WORK INSTRUCTIONS: Write the next part of the Palomar Observatory passage, starting right after its last sentence.

SOURCE EXTRACT:
The Perfect Machine (75 page)

Palomar is no longer the isolated peak Hussey surveyed in 1903. At dusk darkness comes suddenly to the mountain, but today the overhead canopy of stars is dimmed by the looms of light of Los Angeles to the northwest and San Diego to the southwest. The light pollution would bring chills to George Hale, who thought this remote mountain safe forever. San Diego years ago agreed to use low-pressure sodium illumination for outdoor public lighting; the distinct yellow light can be filtered from images and spectra. In 1993, supposedly as a crime-prevention measure, the San Diego City Council reversed the decision and authorized the use of high-pressure sodium lights. The light from Los Angeles is unbridled and has steadily diminished the effectiveness of the telescopes even as far away as Palomar.

But even with the troublesome light pollution of the distant cities, the heavens from Palomar are magic. No exterior lights burn at the observatory, so eyes can adjust quickly to the night sky. On a night with good seeing, the canopy overhead is ablaze with pinpoints of light. Familiar constellations are sometimes hard to find in the blanket of stars. The Milky Way can be so dense it is difficult to discern individual stars. The seeing at Palomar has never matched the best of the seeing at Mount Wilson, but the observatory has made a long effort to reduce locally generated atmospheric turbulence with new paint on the domes, insulation of the dome floor, and by removing or insulating internal sources of heat in offices, electrical equipment, oil tanks, pumps, and motors. Astronomers rate the seeing each night in arc seconds
of resolution, the lower the better. The seeing the night before—on a good night it is below an arc second—is a sure subject of discussion at breakfast in the Monastery.

The shutters of the big dome are usually opened in late afternoon, to allow the telescope to adjust to the outside temperature. In early tests the dome insulation held the interior temperature to within 0.1° over twenty-four hours, but every night is different, and every procedure that can improve the local seeing helps. The open shutters on the dome at dusk are a beckoning invitation as the astronomers drive or walk from the Monastery to the telescope.

The walk is best. From a distance it is easy to mistake the dome of the two-hundred-inch telescope for the full moon rising over the crest of the mountains. The dome stands proud on a meadow, elegant in its simplicity, anchored by the simple banded base of Russell Porter’s design. There are no frills. It is big enough to enclose a twelve-story building, but the proportions are visually comfortable. Even with a glimpse of the telescope visible through the shutter, it is hard to believe that the building is the housing for a scientific instrument and not a temple or monument.

[Stored data records]
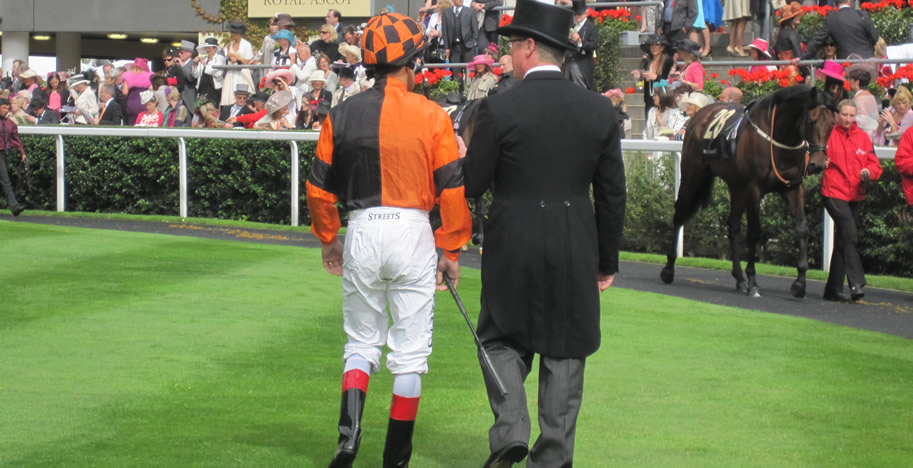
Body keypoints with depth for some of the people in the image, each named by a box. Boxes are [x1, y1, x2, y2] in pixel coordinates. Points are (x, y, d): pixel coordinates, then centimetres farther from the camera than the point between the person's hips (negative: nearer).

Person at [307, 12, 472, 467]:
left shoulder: (342, 115, 1)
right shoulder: (432, 117, -5)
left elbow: (319, 186, 7)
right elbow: (452, 188, -5)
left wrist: (327, 238, 21)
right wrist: (451, 250, 5)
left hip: (362, 232, 2)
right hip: (412, 231, -2)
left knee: (361, 342, 16)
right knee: (410, 352, 7)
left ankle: (349, 431, -5)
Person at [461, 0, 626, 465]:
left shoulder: (498, 108, -10)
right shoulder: (599, 111, 0)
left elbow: (471, 186, -6)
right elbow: (612, 195, 4)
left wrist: (463, 160, 16)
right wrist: (607, 260, 13)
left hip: (513, 248, -2)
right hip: (575, 252, 2)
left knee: (502, 341, 14)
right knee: (564, 353, 11)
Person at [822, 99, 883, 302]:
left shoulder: (863, 137, 10)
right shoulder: (828, 134, -1)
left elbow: (875, 165, 9)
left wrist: (869, 172, -12)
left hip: (856, 195, 5)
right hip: (834, 192, -5)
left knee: (843, 240, 10)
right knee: (849, 236, -20)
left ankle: (834, 288, 17)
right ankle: (856, 283, -24)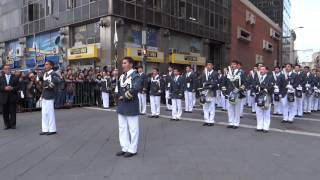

RESPONSE AREA:
Astronomers enter not through the porticoed entrance used by tourists, but at a simpler door into the lower level. The ground floor is a cluttered industrial workshop—tables and cabinets of tools, fork lifts, tanks of liquid nitrogen to cool electronic devices, barrels of Flying Horse Telescope Oil for the pressure bearings (when Mobil announced that they were discontinuing the product in favor of a synthetic oil, Palomar cached a big supply). The footings of the telescope stand out amidst the tanks and equipment—massive, simple girders, rising from four points. The joints are welded and bolted, a belt-and-suspenders precaution. The footings were later modified to add a safety brace, lest the telescope literally jump off its footings in an earthquake, but as the geologists predicted, the granite mountain has been spared major earthquakes. Around the edges of the lower level are storerooms and former darkrooms that have been converted for storage. Up a flight of steel stairs is the main floor of the observatory.

Even astronomers who have worked at other big telescopes are awed by the two-hundred. The arch of the huge interior space seems immense yet pleasing. The final dome dimensions—the width is equal to the height—were chosen to match the f-ratio of the telescope, but the balanced proportions recall the harmonious architectural magic of spaces designed for their effect, like the interior of Saint Paul’s in London or the Pantheon in Rome. In the dim light of early evening, with a slice of the sky in the open shutters of the dome, the building feels like a cathedral.

Everyone has seen photographs of the two-hundred-inch telescope, but the scale of the machine, the sheer size of the massive horseshoe and the side tubes that lead down from the horseshoe to
form the yoke, is more than the photographs convey, even the photographs that show tiny human figures next to the telescope. The apparent simplicity is striking. There are no frills, not a single ornament. The gray mounting is stark and smooth, without rivets or seams. It seems impossible that this huge machine, weighing twice as much as the Statue of Liberty, could move with the incredible precision to point at a star.

Observing on the two-hundred-inch telescope is a humbling experience. The machine carries a history, the legacy of achievement. This was the instrument that led the great twentieth-century voyage into cosmology.

It began when Walter Baade used the two-hundred-inch telescope to double the size of the universe.

As soon as the telescope was ready for astronomers, Baade turned it toward his favorite target, the Andromeda galaxy, hoping to end a long-standing dispute. Hubble had used Shapley’s calibration of the period-luminosity relation for Cepheid variables to fix the distance of Andromeda at 750,000 light-years. If his distance scale was correct, the (
RR Lyrae)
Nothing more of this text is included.